We returned and waiting at the entrance of our room tapping her feet impatiently was Ms. SAHITHI. Drawing up to her full height that her two-and-a-half-year frame could allow, she announced tartly “We are ready and waiting for you.”. I was shell shocked. We did not teach her to speak in English. Seeing her annoyance and pert manner, Pradeep sir was totally taken by surprise. He complimented us on our children’s upbringing. 

Blue and white Line Taxis 
We took the blue and white sharing cabs that were quite popular in Addis Ababa. These beaten up cabs afforded a decent and cheap form of intra city travel. The local city buses were legendary. The cost of travel was dead cheap but travellers are packed to the gills and things can get claustrophobic. We were told that even breathing can become quite tough in peak time travel. The threat of deft pick pocketers getting busy picking our wallets was always lurking in the back of our minds.  One van took us to Arat Kilo and another took us to Piazza. 

Crowded City Buses 
We had to walk hundred yards before the Indian School appeared. First look was quite disappointing. It was an old building. It had a sign on the arch above the gate ‘Indian National School, Addis Ababa, established in the year 1947’, written both in English and in Amharic. This is the school that served the educational needs of Indian and Ethiopian students too. If it was not for the Indian school not many of the Indian families would even, consider coming to Ethiopia. It was the Life-line for Indian children to pursue CBSE education and that too from a foreign country. 
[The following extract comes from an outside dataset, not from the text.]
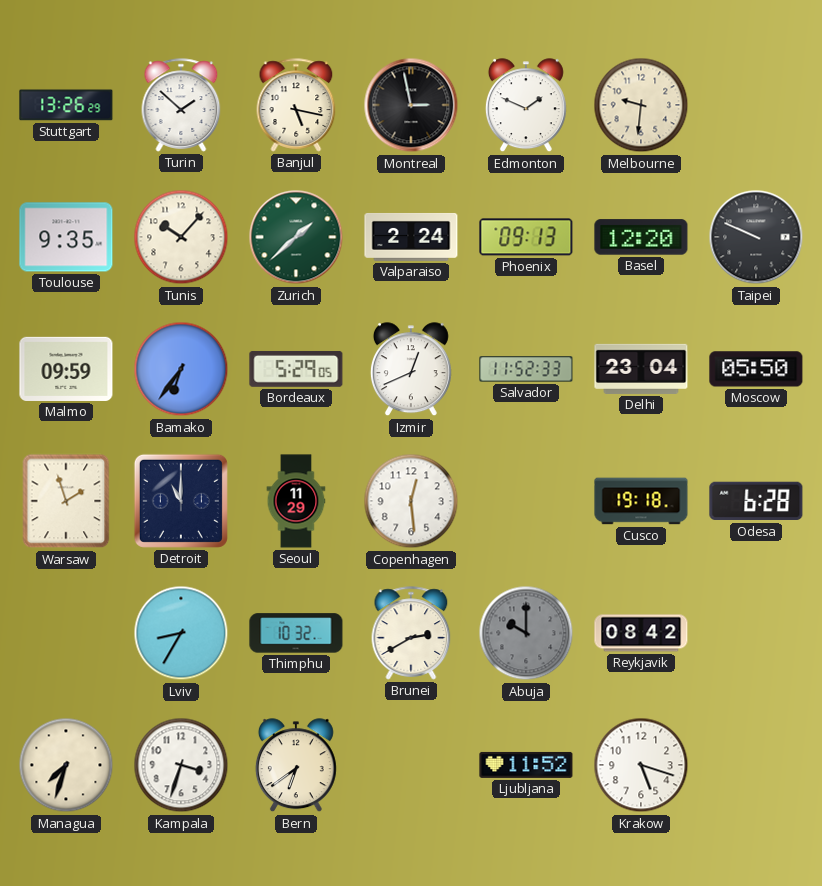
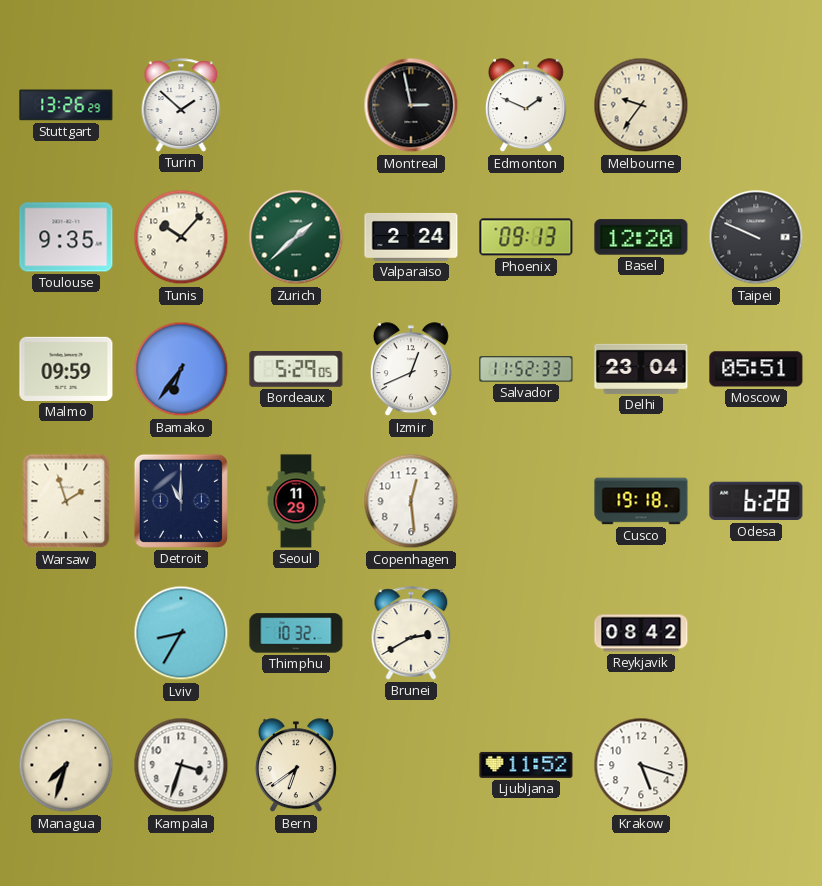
Banjul: 5:17 -> none
Melbourne: 9:31 -> 9:36
Moscow: 05:50 -> 05:51
Abuja: 10:00 -> none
The school was closed but the examination schedule was pasted on the notice board. English on the 18th of March, Hindi on 19th, Mathematics on 20th, Social on 21st and finally Science on the 22nd. Written quite clearly and in big font and size was the examination fee. “External students have to pay examination fee of 140 birr (Rs seven hundred)”. 
Arat Kilo
Pradeep could not hold it any further. He blurted out “Anil Ji, I wanted to ask you. Any particular reason for staying at Bel-Air?”. “Not really sir” was my surprised reply “I find it quite inconvenient and cut off. Away from even small restaurants and shops. The only saving grace is that they allow us to cook”. 

Arat Klo 
“Oh, Oh” Pradeep gave a sympathetic nod “you guys can’t survive without rice”. Padma was offended “not really sir. We can happily eat Injira” “In that case, madam, let us try out Tourist hotel”

We got into a taxi and got off at Arat Kilo. Arat Kilo is Meyazia 27 Square, a square in Addis Ababa as famous as the Times Square, New York. In its centre is the famous monument, commemorating Ethiopia's liberation from Italy. 

Due to its proximity to the Menelik Palace, residence of the Prime Minister of Ethiopia, and the Ethiopian Parliament Building, Arat Kilo is one of the most popular tourist spots of Addis Ababa. 

Arat kilo was buzzing with action. Small shops all-around and hundreds and hundreds of shoe shine boys merrily going about their business. On one side were Ministry of Education’s main offices and bang next to it was TOURIST HOTEL. 

Tourist Hotel, Arat kilo
We went inside and were shocked. The reception area was buzzing with Indians. We could spot at least 3 or 4 Indian families and trailing in their wake were school going children. It was quite clear that TOURIST HOTEL was the preferred destination for Indian teachers in Ethiopia.  

The receptionist gave a beaming smile and apparently she knew Pradeep quite well. “Yes sir, we do have a single room and possibly you might even get a double room by tomorrow”. Seeing our somewhat puzzled faces, she triumphantly added “our restaurant serves, Indian food”. 

“That is fine”, I responded “Sintenam”. The lady did a double take. She immediately became a little less patronizing. My Sintenam caught her in the solar plexus. “30-birr sir” she humbly replied “and 45 for a double room”. 

We welcomed her offer. We were paying 70 birr in Bel-Air and that too in a remote location. We liked tourist hotel. It was modern and looked well organized. Yes, in 2003 it had common restrooms but unlike Indian restrooms, the restrooms at Tourist hotel were quite modern and well maintained. We quickly paid a day’s advance and took possession of precious single room.